• [Records supplied]
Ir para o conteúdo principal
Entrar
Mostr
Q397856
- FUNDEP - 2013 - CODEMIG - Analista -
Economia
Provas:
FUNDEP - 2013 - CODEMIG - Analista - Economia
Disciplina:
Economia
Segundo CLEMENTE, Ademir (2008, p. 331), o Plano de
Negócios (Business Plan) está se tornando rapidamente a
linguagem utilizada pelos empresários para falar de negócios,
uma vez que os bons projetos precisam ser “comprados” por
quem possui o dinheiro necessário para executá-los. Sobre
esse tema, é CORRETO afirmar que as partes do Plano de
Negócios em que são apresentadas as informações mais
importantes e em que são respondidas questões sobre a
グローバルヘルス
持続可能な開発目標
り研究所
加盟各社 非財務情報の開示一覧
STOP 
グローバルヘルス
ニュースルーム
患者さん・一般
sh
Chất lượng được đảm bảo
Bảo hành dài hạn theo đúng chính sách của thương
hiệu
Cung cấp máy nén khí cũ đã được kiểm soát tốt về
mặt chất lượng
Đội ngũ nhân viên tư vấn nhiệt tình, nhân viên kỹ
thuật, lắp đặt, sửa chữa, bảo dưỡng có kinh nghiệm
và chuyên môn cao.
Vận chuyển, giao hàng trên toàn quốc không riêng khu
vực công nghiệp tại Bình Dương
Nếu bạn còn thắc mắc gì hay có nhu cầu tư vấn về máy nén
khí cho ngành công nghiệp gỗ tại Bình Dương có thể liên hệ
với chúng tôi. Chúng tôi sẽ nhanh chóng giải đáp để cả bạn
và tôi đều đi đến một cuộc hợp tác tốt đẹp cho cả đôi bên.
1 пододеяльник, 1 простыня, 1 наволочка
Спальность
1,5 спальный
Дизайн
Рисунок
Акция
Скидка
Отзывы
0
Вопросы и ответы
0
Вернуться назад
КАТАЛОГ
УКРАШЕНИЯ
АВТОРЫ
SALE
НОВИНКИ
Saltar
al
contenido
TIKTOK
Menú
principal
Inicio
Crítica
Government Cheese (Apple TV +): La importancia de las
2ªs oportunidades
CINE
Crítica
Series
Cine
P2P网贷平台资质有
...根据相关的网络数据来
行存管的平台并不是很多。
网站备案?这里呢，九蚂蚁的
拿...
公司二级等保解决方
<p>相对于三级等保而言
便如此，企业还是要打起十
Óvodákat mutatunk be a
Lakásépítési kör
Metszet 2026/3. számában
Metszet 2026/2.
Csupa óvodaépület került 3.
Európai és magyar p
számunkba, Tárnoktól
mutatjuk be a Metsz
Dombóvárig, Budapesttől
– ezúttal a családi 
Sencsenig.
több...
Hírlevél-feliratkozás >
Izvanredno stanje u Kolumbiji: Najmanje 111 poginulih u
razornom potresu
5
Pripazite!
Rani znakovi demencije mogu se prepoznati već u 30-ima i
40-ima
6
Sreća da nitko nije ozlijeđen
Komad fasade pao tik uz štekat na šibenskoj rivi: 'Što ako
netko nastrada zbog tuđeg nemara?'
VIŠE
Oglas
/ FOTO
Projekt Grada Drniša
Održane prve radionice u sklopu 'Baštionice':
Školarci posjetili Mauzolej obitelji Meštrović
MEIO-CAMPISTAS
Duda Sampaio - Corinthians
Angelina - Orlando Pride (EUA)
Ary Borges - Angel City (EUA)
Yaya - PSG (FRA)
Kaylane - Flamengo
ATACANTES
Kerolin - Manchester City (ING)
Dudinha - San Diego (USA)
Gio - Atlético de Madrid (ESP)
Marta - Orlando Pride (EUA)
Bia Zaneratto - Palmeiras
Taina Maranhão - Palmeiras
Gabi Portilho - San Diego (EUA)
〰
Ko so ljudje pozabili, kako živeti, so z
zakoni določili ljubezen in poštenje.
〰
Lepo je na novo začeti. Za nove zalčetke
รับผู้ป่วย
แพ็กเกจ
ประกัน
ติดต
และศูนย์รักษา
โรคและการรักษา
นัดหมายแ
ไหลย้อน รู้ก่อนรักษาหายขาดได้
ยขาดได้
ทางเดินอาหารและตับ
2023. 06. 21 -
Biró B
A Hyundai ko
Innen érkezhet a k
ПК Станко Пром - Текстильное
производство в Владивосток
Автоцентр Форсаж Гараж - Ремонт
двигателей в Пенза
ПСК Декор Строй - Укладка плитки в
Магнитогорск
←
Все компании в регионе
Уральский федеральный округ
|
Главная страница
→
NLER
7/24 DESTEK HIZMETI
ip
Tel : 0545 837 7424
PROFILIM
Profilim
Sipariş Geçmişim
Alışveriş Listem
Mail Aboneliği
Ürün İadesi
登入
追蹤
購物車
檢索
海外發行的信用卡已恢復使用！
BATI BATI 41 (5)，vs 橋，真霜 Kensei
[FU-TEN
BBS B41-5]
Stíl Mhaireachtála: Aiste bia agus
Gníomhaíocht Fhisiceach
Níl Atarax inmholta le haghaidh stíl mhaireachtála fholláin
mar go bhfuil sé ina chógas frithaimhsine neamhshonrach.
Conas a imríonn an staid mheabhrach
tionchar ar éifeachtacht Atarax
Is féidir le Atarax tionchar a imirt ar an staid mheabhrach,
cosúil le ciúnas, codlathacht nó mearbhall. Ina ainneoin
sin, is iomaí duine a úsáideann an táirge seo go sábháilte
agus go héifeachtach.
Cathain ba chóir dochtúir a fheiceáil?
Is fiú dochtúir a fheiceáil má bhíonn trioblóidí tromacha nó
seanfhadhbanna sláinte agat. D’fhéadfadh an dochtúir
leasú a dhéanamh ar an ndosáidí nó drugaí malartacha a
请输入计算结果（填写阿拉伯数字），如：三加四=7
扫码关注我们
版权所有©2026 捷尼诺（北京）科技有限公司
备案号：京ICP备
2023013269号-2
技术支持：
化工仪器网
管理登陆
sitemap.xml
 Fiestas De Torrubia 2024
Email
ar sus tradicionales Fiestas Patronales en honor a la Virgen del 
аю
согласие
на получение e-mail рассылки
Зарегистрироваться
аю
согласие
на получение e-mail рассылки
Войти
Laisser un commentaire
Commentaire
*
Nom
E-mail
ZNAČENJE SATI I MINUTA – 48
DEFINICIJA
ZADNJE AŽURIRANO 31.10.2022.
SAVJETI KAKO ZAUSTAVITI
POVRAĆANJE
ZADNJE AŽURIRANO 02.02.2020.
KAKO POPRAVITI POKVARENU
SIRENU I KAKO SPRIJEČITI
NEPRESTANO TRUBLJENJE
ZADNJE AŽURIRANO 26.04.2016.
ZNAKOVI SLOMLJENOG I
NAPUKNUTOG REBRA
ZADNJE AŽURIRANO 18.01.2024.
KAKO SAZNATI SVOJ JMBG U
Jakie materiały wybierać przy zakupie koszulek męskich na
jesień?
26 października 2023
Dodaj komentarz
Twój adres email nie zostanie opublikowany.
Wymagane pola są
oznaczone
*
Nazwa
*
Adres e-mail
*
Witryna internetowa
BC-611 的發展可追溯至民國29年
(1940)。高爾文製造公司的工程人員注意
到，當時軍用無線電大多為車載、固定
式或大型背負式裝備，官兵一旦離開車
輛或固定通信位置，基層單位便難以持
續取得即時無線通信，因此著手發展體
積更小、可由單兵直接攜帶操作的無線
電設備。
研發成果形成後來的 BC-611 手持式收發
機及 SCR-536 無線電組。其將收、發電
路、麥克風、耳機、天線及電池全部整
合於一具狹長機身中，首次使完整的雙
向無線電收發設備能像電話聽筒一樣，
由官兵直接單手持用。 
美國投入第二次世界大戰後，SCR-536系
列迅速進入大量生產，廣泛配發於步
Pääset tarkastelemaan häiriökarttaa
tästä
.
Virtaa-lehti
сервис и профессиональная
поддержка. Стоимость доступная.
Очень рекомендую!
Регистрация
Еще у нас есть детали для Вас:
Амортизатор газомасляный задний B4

• [Exercise directions] Produce a word-for-word copy of everything above from the line holding "Ürün İadesi" down to the line holding "mar go bhfuil", with both of those lines kept.

• [Exercise response]
Ürün İadesi
登入
追蹤
購物車
檢索
海外發行的信用卡已恢復使用！
BATI BATI 41 (5)，vs 橋，真霜 Kensei
[FU-TEN
BBS B41-5]
Stíl Mhaireachtála: Aiste bia agus
Gníomhaíocht Fhisiceach
Níl Atarax inmholta le haghaidh stíl mhaireachtála fholláin
mar go bhfuil sé ina chógas frithaimhsine neamhshonrach.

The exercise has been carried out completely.